- [Given records]
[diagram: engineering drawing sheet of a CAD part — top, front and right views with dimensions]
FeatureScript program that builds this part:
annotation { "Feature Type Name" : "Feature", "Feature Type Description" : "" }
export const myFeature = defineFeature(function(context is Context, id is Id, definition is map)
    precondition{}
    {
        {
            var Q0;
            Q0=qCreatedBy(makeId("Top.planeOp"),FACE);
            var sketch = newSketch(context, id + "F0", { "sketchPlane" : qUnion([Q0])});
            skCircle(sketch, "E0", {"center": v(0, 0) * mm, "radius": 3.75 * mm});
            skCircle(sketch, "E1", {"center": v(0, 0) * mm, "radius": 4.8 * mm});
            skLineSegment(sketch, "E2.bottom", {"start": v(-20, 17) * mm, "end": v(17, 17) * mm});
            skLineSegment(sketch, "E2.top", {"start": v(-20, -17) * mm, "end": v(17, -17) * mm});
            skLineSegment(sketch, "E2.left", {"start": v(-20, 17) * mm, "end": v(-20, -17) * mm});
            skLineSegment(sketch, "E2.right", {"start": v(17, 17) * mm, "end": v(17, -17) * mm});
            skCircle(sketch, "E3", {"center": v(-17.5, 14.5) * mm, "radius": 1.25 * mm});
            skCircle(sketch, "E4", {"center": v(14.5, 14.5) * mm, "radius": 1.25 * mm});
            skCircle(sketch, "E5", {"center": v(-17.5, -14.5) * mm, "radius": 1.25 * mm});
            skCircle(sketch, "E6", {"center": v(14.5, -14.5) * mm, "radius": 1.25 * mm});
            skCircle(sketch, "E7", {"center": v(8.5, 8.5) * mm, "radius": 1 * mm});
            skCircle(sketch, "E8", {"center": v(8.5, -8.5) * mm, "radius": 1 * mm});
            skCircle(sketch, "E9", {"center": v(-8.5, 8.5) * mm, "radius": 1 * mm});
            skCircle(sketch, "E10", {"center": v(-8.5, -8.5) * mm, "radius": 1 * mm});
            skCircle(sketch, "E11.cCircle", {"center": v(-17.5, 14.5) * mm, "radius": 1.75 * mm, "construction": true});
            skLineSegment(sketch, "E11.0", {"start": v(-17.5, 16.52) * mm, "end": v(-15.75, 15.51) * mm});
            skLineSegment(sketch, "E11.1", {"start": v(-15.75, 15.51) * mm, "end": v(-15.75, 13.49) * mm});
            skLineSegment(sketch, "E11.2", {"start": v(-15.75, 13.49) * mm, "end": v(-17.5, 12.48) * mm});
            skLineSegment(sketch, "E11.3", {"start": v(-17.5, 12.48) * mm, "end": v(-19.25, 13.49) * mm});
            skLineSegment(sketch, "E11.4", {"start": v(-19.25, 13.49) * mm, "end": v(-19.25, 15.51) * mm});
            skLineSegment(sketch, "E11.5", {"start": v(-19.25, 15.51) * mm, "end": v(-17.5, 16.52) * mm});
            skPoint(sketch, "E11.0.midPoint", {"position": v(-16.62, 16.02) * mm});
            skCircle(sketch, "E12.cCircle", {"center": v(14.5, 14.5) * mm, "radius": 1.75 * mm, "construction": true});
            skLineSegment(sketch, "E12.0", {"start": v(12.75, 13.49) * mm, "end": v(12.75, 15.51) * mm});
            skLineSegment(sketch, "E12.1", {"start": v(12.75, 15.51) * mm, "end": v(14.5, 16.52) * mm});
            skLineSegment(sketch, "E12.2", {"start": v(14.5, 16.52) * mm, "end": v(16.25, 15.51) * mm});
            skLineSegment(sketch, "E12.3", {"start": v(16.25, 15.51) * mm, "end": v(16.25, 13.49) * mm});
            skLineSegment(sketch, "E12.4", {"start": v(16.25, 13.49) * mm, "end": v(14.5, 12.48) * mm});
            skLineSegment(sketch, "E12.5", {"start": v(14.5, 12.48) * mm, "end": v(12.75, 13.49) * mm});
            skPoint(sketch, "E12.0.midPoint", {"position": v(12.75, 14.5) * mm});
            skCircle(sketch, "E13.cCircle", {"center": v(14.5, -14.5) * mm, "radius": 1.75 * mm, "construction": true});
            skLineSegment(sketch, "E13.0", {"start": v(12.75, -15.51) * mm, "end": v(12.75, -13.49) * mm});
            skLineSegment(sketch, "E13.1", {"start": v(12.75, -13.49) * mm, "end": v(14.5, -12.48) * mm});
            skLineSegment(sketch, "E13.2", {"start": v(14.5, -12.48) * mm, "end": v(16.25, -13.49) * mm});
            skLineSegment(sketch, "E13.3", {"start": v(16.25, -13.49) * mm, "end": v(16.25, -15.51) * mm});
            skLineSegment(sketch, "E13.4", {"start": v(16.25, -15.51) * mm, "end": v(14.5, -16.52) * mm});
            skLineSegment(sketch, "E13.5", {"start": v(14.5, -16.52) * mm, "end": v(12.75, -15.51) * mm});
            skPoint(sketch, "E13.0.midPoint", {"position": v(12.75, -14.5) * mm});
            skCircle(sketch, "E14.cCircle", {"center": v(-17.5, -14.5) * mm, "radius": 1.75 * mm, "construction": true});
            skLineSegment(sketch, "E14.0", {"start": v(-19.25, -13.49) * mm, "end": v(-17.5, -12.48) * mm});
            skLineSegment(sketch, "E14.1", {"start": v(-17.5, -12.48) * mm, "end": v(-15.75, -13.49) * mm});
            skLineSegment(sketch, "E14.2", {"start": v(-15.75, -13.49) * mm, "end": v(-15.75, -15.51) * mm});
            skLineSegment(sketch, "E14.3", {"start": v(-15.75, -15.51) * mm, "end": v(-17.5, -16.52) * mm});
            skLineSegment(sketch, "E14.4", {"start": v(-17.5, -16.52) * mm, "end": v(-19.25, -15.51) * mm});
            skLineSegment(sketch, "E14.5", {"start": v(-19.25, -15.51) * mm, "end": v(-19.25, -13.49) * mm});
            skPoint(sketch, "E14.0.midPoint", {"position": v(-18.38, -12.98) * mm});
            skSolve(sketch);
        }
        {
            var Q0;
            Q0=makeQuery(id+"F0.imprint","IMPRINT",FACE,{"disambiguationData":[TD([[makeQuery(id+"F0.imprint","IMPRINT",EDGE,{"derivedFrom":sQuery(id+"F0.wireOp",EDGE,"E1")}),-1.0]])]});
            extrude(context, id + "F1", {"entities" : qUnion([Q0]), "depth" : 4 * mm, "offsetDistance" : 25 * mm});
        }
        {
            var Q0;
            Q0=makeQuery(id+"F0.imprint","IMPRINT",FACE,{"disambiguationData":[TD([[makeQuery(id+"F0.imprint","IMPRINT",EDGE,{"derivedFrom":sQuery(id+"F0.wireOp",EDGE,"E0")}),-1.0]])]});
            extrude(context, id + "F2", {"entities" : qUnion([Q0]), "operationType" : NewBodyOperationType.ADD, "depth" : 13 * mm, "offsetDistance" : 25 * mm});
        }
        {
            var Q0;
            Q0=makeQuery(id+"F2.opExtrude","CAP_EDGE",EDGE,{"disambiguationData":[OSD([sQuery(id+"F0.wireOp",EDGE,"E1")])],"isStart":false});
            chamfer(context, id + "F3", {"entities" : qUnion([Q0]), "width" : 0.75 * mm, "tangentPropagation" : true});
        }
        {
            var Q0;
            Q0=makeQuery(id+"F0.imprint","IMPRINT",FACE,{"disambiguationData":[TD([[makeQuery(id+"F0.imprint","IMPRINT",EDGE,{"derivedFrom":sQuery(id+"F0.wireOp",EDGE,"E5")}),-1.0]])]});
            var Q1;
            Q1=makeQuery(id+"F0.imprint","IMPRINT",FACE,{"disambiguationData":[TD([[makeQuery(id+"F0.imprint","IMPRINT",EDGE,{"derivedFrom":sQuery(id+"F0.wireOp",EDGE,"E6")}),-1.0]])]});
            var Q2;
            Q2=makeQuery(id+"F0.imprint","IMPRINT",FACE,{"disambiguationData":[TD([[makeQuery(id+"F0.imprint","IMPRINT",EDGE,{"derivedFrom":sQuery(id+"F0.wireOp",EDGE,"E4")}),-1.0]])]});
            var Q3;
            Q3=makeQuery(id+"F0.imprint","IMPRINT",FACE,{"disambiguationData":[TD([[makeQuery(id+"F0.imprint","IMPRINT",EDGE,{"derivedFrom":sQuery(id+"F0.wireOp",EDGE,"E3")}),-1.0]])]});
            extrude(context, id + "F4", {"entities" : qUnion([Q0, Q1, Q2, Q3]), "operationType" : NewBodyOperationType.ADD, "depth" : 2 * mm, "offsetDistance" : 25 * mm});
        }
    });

- [Task directions] List every line of the listing above that contains the string "operationType", matching case exactly.

- [Output for this exercise]
            extrude(context, id + "F2", {"entities" : qUnion([Q0]), "operationType" : NewBodyOperationType.ADD, "depth" : 13 * mm, "offsetDistance" : 25 * mm});
            extrude(context, id + "F4", {"entities" : qUnion([Q0, Q1, Q2, Q3]), "operationType" : NewBodyOperationType.ADD, "depth" : 2 * mm, "offsetDistance" : 25 * mm});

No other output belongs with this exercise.